My family is in the midst of a relocation. This is nothing really new to us. Since 1996, we’ve lived in 7 cities in three countries on three continents. One of my daughters was born in Chicago, the other in St. Louis. We think this upcoming move will stick, but we said that about St. Louis too…
We are spending a lot more time looking at schools than we ever have. While it’s important to me, I’m much more of the ilk that any experience is a good experience. I also strongly believe (maybe naively) that one’s success in school is more a function of what’s going on at home than it is a function of what’s going on at school. My wife shares these beliefs…to some extent. But she posed an interesting question the other day: “What kinds of kids do we want our kids hanging out with?” Now there are a few you can cross of the list pretty quickly (e.g. kids who spend more time in juvie than they do in school). But when it comes down to whether we’d rather have our kids hanging out with intellects, or artists, athletes, or socio-economically diverse kids…well, that gets a little dicier. After some debate, we settled on this: we want our girls hanging out with kids who are talented at and experienced with things our girls are not. Why? For me, the answer does not lie in what we want our kids to be; rather, it is about giving our kids exposure to lots and lots of things so they will ultimately gravitate toward who they choose to be.
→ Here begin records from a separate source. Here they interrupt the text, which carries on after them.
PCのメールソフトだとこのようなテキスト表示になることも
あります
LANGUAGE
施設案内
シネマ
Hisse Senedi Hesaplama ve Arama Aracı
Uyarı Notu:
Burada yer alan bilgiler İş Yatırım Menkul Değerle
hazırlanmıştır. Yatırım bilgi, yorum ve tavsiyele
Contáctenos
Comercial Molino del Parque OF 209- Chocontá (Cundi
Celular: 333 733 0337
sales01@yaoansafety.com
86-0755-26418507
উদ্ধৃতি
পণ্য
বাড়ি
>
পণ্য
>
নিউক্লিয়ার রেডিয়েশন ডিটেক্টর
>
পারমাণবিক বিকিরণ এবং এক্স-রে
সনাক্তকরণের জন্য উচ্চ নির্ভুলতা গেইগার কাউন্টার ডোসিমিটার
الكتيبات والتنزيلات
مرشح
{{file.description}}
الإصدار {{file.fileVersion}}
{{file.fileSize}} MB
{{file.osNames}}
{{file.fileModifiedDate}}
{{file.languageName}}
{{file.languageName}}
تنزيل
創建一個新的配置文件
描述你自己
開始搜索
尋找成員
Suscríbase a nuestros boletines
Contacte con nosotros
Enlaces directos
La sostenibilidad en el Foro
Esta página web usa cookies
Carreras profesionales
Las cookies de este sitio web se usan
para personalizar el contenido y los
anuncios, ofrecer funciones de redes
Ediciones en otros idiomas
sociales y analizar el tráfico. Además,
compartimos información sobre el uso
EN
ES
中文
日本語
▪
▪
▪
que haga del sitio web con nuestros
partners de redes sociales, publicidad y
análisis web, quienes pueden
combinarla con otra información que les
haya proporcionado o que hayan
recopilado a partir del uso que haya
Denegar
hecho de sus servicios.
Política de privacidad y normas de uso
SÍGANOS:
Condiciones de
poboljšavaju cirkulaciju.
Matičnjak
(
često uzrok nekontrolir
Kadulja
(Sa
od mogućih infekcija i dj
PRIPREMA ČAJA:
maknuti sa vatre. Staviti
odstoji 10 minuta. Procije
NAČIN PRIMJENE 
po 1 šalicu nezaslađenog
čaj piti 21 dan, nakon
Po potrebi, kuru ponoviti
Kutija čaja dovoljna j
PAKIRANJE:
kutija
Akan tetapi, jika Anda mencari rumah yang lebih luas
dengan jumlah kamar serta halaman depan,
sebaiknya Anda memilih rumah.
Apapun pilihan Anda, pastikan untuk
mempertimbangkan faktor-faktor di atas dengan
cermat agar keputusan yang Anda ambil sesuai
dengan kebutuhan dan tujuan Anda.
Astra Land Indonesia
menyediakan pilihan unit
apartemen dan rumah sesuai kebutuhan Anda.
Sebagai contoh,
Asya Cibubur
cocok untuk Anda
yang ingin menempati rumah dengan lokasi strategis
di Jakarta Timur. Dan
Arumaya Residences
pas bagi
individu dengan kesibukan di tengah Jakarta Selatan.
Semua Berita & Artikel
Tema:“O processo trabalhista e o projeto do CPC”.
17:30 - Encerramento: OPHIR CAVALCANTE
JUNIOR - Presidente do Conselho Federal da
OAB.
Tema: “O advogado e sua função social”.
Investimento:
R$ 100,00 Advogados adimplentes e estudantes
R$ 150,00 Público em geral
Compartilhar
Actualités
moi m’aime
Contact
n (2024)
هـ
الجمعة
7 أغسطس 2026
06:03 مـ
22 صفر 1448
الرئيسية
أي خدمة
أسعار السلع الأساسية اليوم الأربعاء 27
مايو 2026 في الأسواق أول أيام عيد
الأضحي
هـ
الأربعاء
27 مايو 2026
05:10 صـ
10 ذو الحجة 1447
Apply this thinking to the workplace and it’s a bit of the yin and yang. It is about creating an inextricable compliment to and dependence on one another; aligning the skilled with the not-so skilled; filling in the gaps to make the whole stronger than its parts. It is about forcing those who are strong in something to work directly with others who are weak in that same thing. It is about understanding what motivates an employee and then putting them under the tutelage of the manager who motivates that way. It’s about getting comfortable with hiring someone for finite skills even if they clearly suck at everything else…because some other employee(s) will compensate. It’s about resisting the urge to develop your employees strictly toward that Competency Framework which is likely written for someone who doesn’t realistically exist, is thicker than a Norman Mailer novel, and is mostly just fluff fluff fluff.
Performance management, learning and development, coaching and mentoring are not linear propositions. They are dynamic and require the constant adjustment and moving of parts to provide your people with broad exposure to a diverse set of experiences and skills. No, it doesn’t mean they’ll acquire all the skills you want them to. It just means they’ll end up gravitating toward those things they 1) are really good at and 2) really want to do. And that’s the only place I want them to be.